Your task
Only one stretch of the data below is needed. Output the lines from the one with "13: (303, 326, 3.31)" up to and including the one with "38: (36, 148, 1.11)", exactly as they stand.

Task data

━━━━━━━━━━━━━━━━

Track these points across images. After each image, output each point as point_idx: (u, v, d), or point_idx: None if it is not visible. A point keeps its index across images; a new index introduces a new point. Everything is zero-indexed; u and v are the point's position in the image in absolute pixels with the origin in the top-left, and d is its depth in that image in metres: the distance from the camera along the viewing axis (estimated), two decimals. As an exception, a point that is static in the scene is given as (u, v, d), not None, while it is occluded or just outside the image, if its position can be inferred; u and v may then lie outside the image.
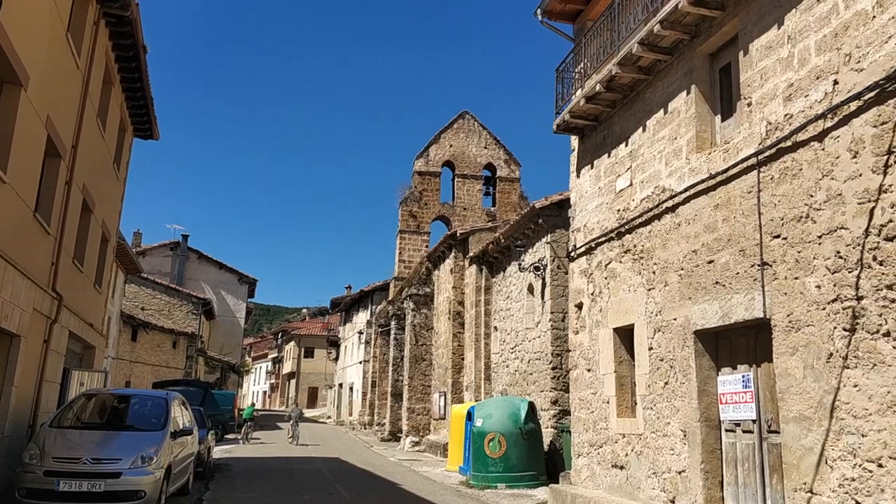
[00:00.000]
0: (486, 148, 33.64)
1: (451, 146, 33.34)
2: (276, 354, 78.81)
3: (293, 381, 67.93)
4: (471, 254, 21.05)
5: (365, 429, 35.62)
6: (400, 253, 32.50)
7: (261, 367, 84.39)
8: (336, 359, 52.02)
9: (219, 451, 19.96)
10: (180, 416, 11.26)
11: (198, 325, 37.25)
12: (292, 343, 68.97)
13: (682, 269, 8.73)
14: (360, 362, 39.27)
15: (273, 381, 79.79)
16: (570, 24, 12.84)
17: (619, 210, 10.61)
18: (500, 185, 33.68)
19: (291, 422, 27.50)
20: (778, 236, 7.05)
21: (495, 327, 19.68)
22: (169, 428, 10.09)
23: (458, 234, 22.31)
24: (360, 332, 39.42)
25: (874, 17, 6.08)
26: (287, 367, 70.85)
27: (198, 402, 22.70)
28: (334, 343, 53.06)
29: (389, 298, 32.96)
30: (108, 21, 12.67)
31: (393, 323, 29.50)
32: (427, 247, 31.51)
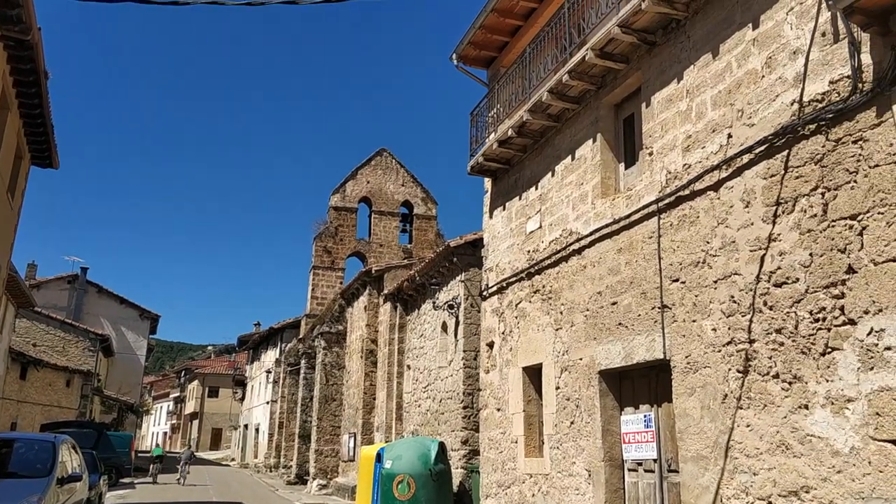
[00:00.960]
0: (403, 185, 33.81)
1: (368, 182, 33.32)
2: (178, 394, 75.13)
3: (196, 422, 64.80)
4: (386, 291, 20.89)
5: (271, 472, 34.30)
6: (313, 289, 31.89)
7: (162, 407, 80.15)
8: (242, 399, 50.10)
9: (112, 497, 18.80)
10: (69, 460, 10.47)
11: (95, 363, 35.04)
12: (196, 382, 66.02)
13: (588, 310, 8.93)
14: (268, 402, 37.97)
15: (174, 421, 75.87)
16: (484, 70, 13.17)
17: (529, 251, 10.81)
18: (416, 222, 33.82)
19: (181, 462, 27.98)
20: (677, 280, 7.34)
21: (408, 366, 19.51)
22: (55, 474, 9.33)
23: (373, 271, 22.13)
24: (269, 371, 38.21)
25: (763, 76, 6.53)
26: (190, 406, 67.63)
27: (91, 444, 21.22)
28: (241, 382, 51.15)
29: (300, 336, 32.18)
30: (7, 44, 12.01)
31: (303, 362, 28.76)
32: (341, 283, 31.08)
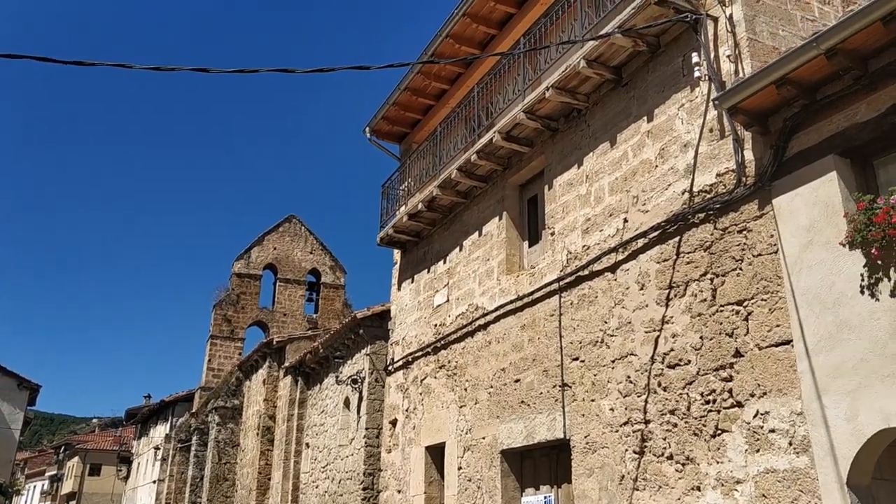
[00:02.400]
0: (311, 253, 33.24)
1: (275, 249, 32.56)
2: (55, 471, 68.71)
3: (73, 503, 59.18)
4: (287, 363, 20.13)
5: (153, 559, 31.45)
6: (209, 360, 30.36)
7: (35, 486, 72.87)
8: (127, 477, 46.35)
9: None
10: None
11: (-44, 437, 31.60)
12: (76, 458, 60.68)
13: (492, 387, 8.87)
14: (154, 482, 35.25)
15: (49, 502, 69.03)
16: (396, 144, 13.36)
17: (436, 325, 10.73)
18: (324, 291, 33.15)
19: None
20: (577, 359, 7.42)
21: (307, 444, 18.66)
22: None
23: (274, 343, 21.35)
24: (157, 448, 35.65)
25: (657, 166, 6.88)
26: (68, 486, 61.81)
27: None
28: (126, 459, 47.41)
29: (193, 410, 30.36)
30: None
31: (195, 438, 27.03)
32: (240, 354, 29.76)
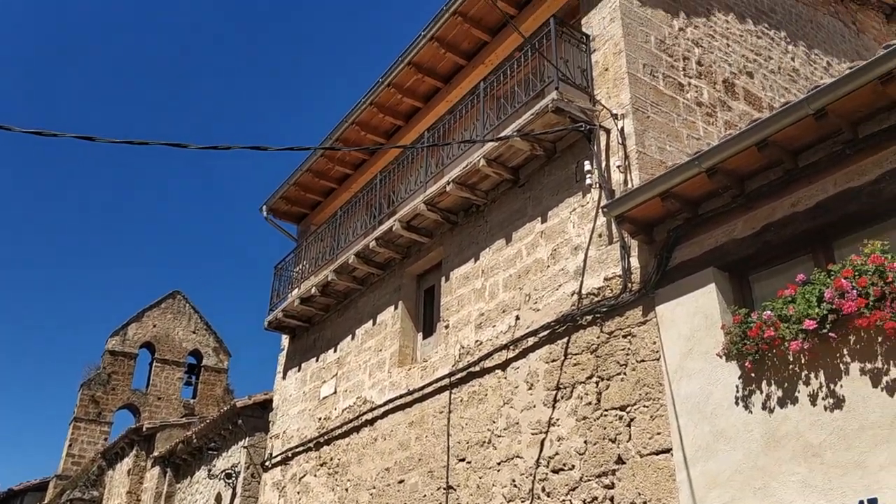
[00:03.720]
0: (194, 332, 31.44)
1: (154, 326, 30.58)
2: None
3: None
4: (156, 453, 18.54)
5: None
6: (70, 445, 27.57)
7: None
8: (-45, 578, 40.44)
9: None
10: None
11: None
12: None
13: (375, 488, 8.39)
14: (-12, 584, 30.88)
15: None
16: (294, 225, 13.08)
17: (320, 419, 10.19)
18: (204, 375, 31.20)
19: None
20: (463, 460, 7.15)
21: (171, 542, 16.96)
22: None
23: (143, 429, 19.69)
24: (-2, 544, 31.49)
25: (549, 266, 6.98)
26: None
27: None
28: (-42, 556, 41.52)
29: (46, 501, 27.22)
30: None
31: (43, 533, 24.08)
32: (106, 440, 27.23)
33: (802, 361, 4.59)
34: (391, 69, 9.61)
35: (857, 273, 4.31)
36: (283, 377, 11.87)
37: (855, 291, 4.27)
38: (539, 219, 7.28)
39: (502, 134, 7.33)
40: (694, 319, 5.34)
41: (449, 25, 8.81)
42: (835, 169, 4.84)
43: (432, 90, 9.94)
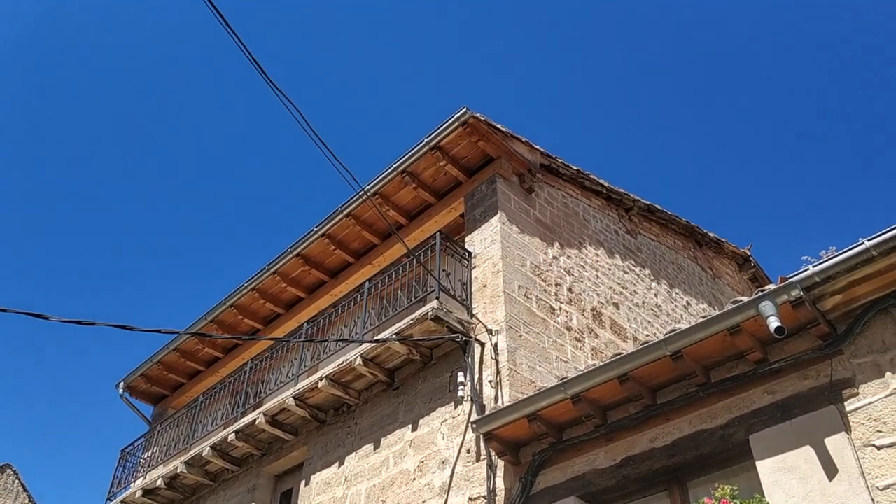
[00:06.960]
0: (18, 517, 27.25)
1: (-31, 507, 26.34)
2: None
3: None
4: None
5: None
6: None
7: None
8: None
9: None
10: None
11: None
12: None
13: None
14: None
15: None
16: (151, 406, 12.08)
17: None
18: (19, 570, 26.60)
19: None
20: None
21: None
22: None
23: None
24: None
25: (415, 479, 6.64)
26: None
27: None
28: None
29: None
30: None
31: None
32: None
33: None
34: (279, 258, 9.62)
35: (709, 517, 4.35)
36: (105, 584, 10.23)
37: (707, 535, 4.27)
38: (410, 426, 7.06)
39: (382, 335, 7.30)
40: (555, 553, 5.12)
41: (341, 225, 9.06)
42: (690, 409, 5.05)
43: (318, 282, 9.96)
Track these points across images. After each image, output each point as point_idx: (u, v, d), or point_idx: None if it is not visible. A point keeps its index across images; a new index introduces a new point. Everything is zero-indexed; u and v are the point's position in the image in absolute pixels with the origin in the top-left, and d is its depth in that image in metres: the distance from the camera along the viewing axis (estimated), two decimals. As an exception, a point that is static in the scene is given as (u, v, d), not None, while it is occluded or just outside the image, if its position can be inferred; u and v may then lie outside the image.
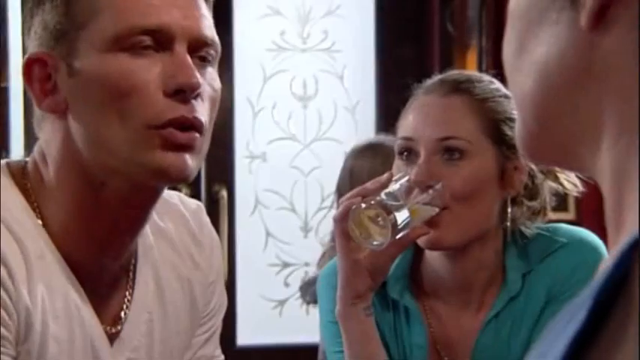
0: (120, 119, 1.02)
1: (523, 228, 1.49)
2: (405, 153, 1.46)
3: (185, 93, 1.03)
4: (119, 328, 1.13)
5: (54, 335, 1.05)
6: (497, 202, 1.46)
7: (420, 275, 1.52)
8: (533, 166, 1.48)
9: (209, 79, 1.06)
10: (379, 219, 1.30)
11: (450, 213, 1.41)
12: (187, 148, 1.04)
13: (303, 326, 3.31)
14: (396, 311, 1.51)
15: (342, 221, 1.35)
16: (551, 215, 1.55)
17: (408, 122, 1.48)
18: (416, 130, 1.45)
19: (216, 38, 1.08)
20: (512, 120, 1.45)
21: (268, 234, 3.53)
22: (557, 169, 1.50)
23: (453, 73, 1.52)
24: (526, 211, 1.49)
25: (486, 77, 1.51)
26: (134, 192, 1.07)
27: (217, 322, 1.27)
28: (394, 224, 1.29)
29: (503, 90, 1.48)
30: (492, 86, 1.48)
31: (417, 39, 3.68)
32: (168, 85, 1.02)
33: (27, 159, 1.12)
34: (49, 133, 1.08)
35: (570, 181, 1.51)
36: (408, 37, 3.67)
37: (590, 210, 3.97)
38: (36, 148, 1.11)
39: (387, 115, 3.59)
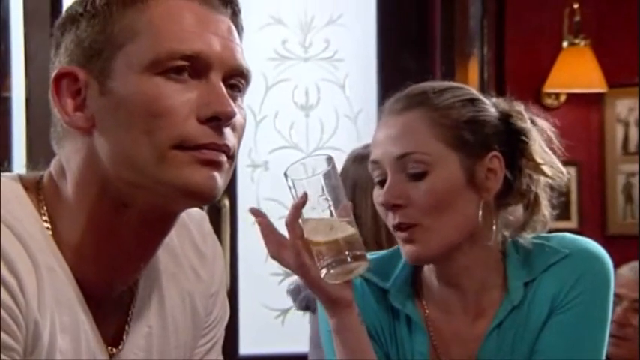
0: (148, 138, 1.02)
1: (521, 240, 1.49)
2: (378, 179, 1.47)
3: (220, 121, 1.04)
4: (121, 343, 1.12)
5: (61, 348, 1.05)
6: (476, 207, 1.45)
7: (420, 283, 1.52)
8: (530, 178, 1.47)
9: (239, 108, 1.07)
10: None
11: (422, 228, 1.42)
12: (216, 165, 1.04)
13: (306, 336, 3.31)
14: (397, 319, 1.51)
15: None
16: (553, 224, 1.54)
17: (373, 146, 1.49)
18: (379, 154, 1.47)
19: (250, 68, 1.09)
20: (472, 123, 1.44)
21: (270, 243, 3.54)
22: (539, 160, 1.46)
23: (412, 87, 1.51)
24: (523, 219, 1.49)
25: (446, 84, 1.50)
26: (155, 216, 1.08)
27: (219, 332, 1.26)
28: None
29: (465, 94, 1.47)
30: (449, 94, 1.47)
31: (418, 48, 3.68)
32: (203, 111, 1.03)
33: (42, 173, 1.12)
34: (70, 149, 1.07)
35: (556, 172, 1.49)
36: (410, 46, 3.67)
37: (593, 219, 3.97)
38: (54, 163, 1.11)
39: (389, 124, 3.60)
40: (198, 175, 1.03)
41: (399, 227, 1.43)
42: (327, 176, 1.34)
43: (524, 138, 1.47)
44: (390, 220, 1.44)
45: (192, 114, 1.03)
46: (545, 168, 1.47)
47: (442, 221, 1.42)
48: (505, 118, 1.48)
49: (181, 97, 1.03)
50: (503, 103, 1.50)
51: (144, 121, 1.02)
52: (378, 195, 1.46)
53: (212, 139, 1.03)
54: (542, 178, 1.48)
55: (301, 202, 1.34)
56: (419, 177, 1.42)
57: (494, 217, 1.47)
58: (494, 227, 1.47)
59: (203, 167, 1.03)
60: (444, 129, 1.43)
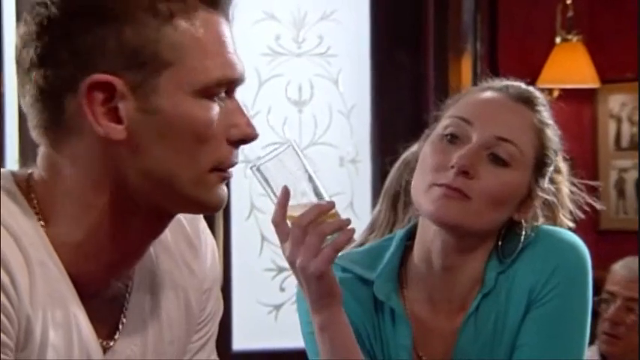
0: (192, 161, 1.05)
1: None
2: (451, 136, 1.44)
3: (244, 142, 1.08)
4: (115, 338, 1.12)
5: (53, 344, 1.05)
6: (507, 218, 1.47)
7: (406, 274, 1.52)
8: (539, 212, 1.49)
9: None
10: None
11: (471, 203, 1.41)
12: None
13: (299, 331, 3.31)
14: (380, 312, 1.51)
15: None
16: (543, 221, 1.55)
17: (469, 106, 1.47)
18: (477, 117, 1.45)
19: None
20: (556, 152, 1.47)
21: (264, 239, 3.54)
22: (562, 211, 1.53)
23: (524, 85, 1.52)
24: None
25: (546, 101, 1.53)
26: (161, 219, 1.10)
27: (213, 328, 1.26)
28: None
29: (556, 126, 1.51)
30: (550, 114, 1.51)
31: (412, 43, 3.68)
32: (233, 134, 1.07)
33: (30, 170, 1.10)
34: (80, 149, 1.05)
35: (566, 225, 1.54)
36: (403, 41, 3.68)
37: (585, 214, 3.96)
38: (44, 160, 1.08)
39: (383, 119, 3.60)
40: (222, 192, 1.09)
41: (453, 189, 1.41)
42: (288, 155, 1.33)
43: (560, 186, 1.52)
44: (446, 178, 1.41)
45: (224, 136, 1.07)
46: (560, 218, 1.53)
47: (490, 210, 1.43)
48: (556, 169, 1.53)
49: (219, 120, 1.06)
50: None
51: (191, 145, 1.04)
52: (446, 149, 1.43)
53: (236, 159, 1.09)
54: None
55: (285, 200, 1.33)
56: (500, 164, 1.43)
57: (503, 227, 1.49)
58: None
59: (224, 184, 1.08)
60: (540, 142, 1.46)
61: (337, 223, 1.33)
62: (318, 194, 1.34)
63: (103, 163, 1.05)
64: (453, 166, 1.41)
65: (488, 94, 1.48)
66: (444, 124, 1.46)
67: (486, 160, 1.42)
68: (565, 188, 1.53)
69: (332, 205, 1.33)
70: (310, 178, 1.34)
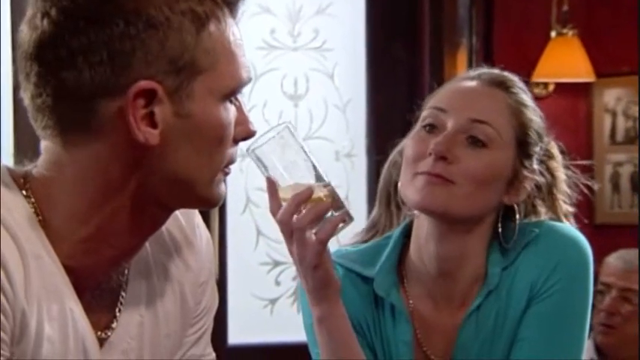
0: (211, 161, 1.08)
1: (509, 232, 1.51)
2: (429, 126, 1.46)
3: (245, 140, 1.12)
4: (110, 332, 1.13)
5: (48, 337, 1.05)
6: (496, 204, 1.47)
7: (405, 271, 1.52)
8: (537, 188, 1.51)
9: None
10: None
11: (454, 187, 1.42)
12: None
13: (294, 325, 3.31)
14: (380, 307, 1.51)
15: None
16: (545, 211, 1.56)
17: (444, 96, 1.49)
18: (451, 105, 1.47)
19: None
20: (536, 132, 1.48)
21: (259, 233, 3.54)
22: (560, 197, 1.53)
23: (497, 70, 1.55)
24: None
25: (524, 87, 1.54)
26: (162, 215, 1.12)
27: (208, 322, 1.27)
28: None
29: (537, 108, 1.52)
30: (529, 97, 1.52)
31: (407, 37, 3.68)
32: (239, 134, 1.11)
33: (28, 167, 1.10)
34: (102, 151, 1.05)
35: (566, 214, 1.54)
36: (399, 35, 3.67)
37: (580, 208, 3.97)
38: (53, 158, 1.07)
39: (378, 113, 3.60)
40: (222, 188, 1.12)
41: (434, 175, 1.42)
42: (285, 137, 1.34)
43: (555, 173, 1.54)
44: (426, 165, 1.43)
45: (232, 134, 1.10)
46: (559, 207, 1.54)
47: (474, 193, 1.43)
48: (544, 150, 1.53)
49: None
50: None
51: (213, 147, 1.07)
52: (424, 139, 1.45)
53: (236, 156, 1.12)
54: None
55: (273, 191, 1.36)
56: (478, 146, 1.44)
57: (497, 220, 1.50)
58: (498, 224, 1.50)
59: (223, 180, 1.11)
60: (519, 122, 1.47)
61: (314, 211, 1.32)
62: (317, 176, 1.34)
63: (124, 166, 1.05)
64: (430, 153, 1.42)
65: (462, 82, 1.51)
66: (422, 116, 1.49)
67: (465, 143, 1.44)
68: (561, 174, 1.54)
69: (310, 192, 1.32)
70: (307, 159, 1.34)
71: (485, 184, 1.44)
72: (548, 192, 1.53)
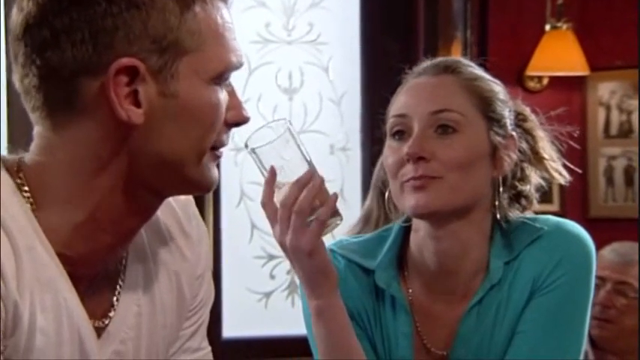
0: (199, 143, 1.08)
1: (509, 214, 1.51)
2: (398, 133, 1.47)
3: (238, 125, 1.12)
4: (108, 321, 1.13)
5: (41, 328, 1.05)
6: (488, 182, 1.48)
7: (406, 263, 1.53)
8: (521, 153, 1.52)
9: None
10: None
11: (442, 181, 1.43)
12: None
13: (289, 318, 3.31)
14: (381, 300, 1.52)
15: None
16: (535, 207, 1.56)
17: (400, 102, 1.50)
18: (409, 107, 1.48)
19: None
20: (499, 99, 1.49)
21: (254, 226, 3.53)
22: (545, 156, 1.54)
23: (440, 58, 1.56)
24: (513, 196, 1.51)
25: (473, 63, 1.55)
26: (157, 202, 1.12)
27: (204, 315, 1.27)
28: None
29: (490, 76, 1.53)
30: (478, 70, 1.53)
31: (402, 31, 3.68)
32: (231, 117, 1.11)
33: (20, 155, 1.10)
34: (89, 131, 1.05)
35: (557, 170, 1.54)
36: (394, 29, 3.67)
37: (574, 201, 3.99)
38: (44, 142, 1.08)
39: (373, 106, 3.60)
40: (215, 172, 1.11)
41: (418, 179, 1.43)
42: (286, 139, 1.35)
43: (533, 133, 1.54)
44: (408, 172, 1.44)
45: (222, 118, 1.10)
46: (548, 164, 1.54)
47: (463, 179, 1.44)
48: (516, 113, 1.54)
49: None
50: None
51: (202, 128, 1.07)
52: (397, 147, 1.46)
53: (228, 139, 1.12)
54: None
55: (272, 179, 1.35)
56: (449, 133, 1.44)
57: (494, 197, 1.50)
58: (490, 210, 1.49)
59: (216, 165, 1.11)
60: (479, 97, 1.48)
61: (317, 195, 1.35)
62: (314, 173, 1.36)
63: (113, 145, 1.06)
64: (408, 159, 1.44)
65: (411, 83, 1.52)
66: (388, 127, 1.51)
67: (435, 136, 1.45)
68: (539, 132, 1.55)
69: (310, 175, 1.34)
70: (305, 158, 1.35)
71: (469, 166, 1.45)
72: (533, 153, 1.54)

━━━━━━━━━━━━━━━━

Answer box
13: (303, 326, 3.31)
14: (396, 311, 1.51)
15: (342, 221, 1.35)
16: (551, 215, 1.55)
17: (408, 122, 1.48)
18: (416, 130, 1.45)
19: (216, 38, 1.08)
20: (512, 120, 1.45)
21: (268, 234, 3.53)
22: (557, 169, 1.50)
23: (453, 73, 1.52)
24: (526, 211, 1.49)
25: (486, 77, 1.51)
26: (134, 192, 1.07)
27: (217, 322, 1.27)
28: (394, 224, 1.29)
29: (503, 90, 1.48)
30: (492, 86, 1.48)
31: (417, 39, 3.68)
32: (168, 85, 1.02)
33: (27, 159, 1.12)
34: (49, 133, 1.08)
35: (570, 181, 1.51)
36: (408, 37, 3.67)
37: (590, 210, 3.97)
38: (36, 148, 1.11)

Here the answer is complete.